Fronting, the use of a Bermudian as cover for non-Bermudians to acquire property or land, became an offence under 2007 immigration amendments.

But the law was criticised as too harsh on Bermudians married to foreigners, and licensing requirements for local spouses were rolled back in 2012.

Mr Brown said that some questionable deals had been given a long grace period — first under a three-year amnesty after 2007.

He added that in 2010 there was a “further two-year period of abeyance to allow people to comply, that led to 2012”.

MPs queried what had happened to the file of names and land assessment numbers over the five years since.

Asked by this newspaper, Mr Brown replied: “All I can say it it’s a matter for my ministry to focus upon and resolve.”

Mr Brown said the law was clear on the amount of acreage that could be held by non-Bermudians.
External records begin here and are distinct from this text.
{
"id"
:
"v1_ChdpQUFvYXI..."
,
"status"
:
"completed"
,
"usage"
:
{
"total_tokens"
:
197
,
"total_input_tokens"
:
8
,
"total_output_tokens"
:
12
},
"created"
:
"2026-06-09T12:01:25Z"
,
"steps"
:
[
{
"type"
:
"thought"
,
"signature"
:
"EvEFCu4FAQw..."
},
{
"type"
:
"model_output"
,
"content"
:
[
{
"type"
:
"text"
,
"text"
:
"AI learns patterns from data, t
Earlier, Progressive Labour Party MP Derrick Burgess told the House of Assembly he had raised the issue in Parliament “years ago, and was told it was ready to go to the Attorney-General’s chamber”.

Mr Brown told MPs that the file had “sat in the Department of Immigration”, while Patricia Gordon-Pamplin, the Leader of the Opposition, queried “whether the information I got, that the file couldn’t be found, emanated from the technical officers”.

The minister replied: “Anyone who makes a statement has to stand by his or her words. I wouldn’t want to pass responsibility to the technical officers.”

Opposition MPs asked how many cases had been brought by the Attorney-General.

Mr Brown told them that he would try to find out the answer.

He added: “I will say that the perpetrators were either required to pay fines or relinquish property.”

The new crackdown is part of a plan unveiled this month by Mr Brown as the “next wave of changes to immigration policies and procedures”.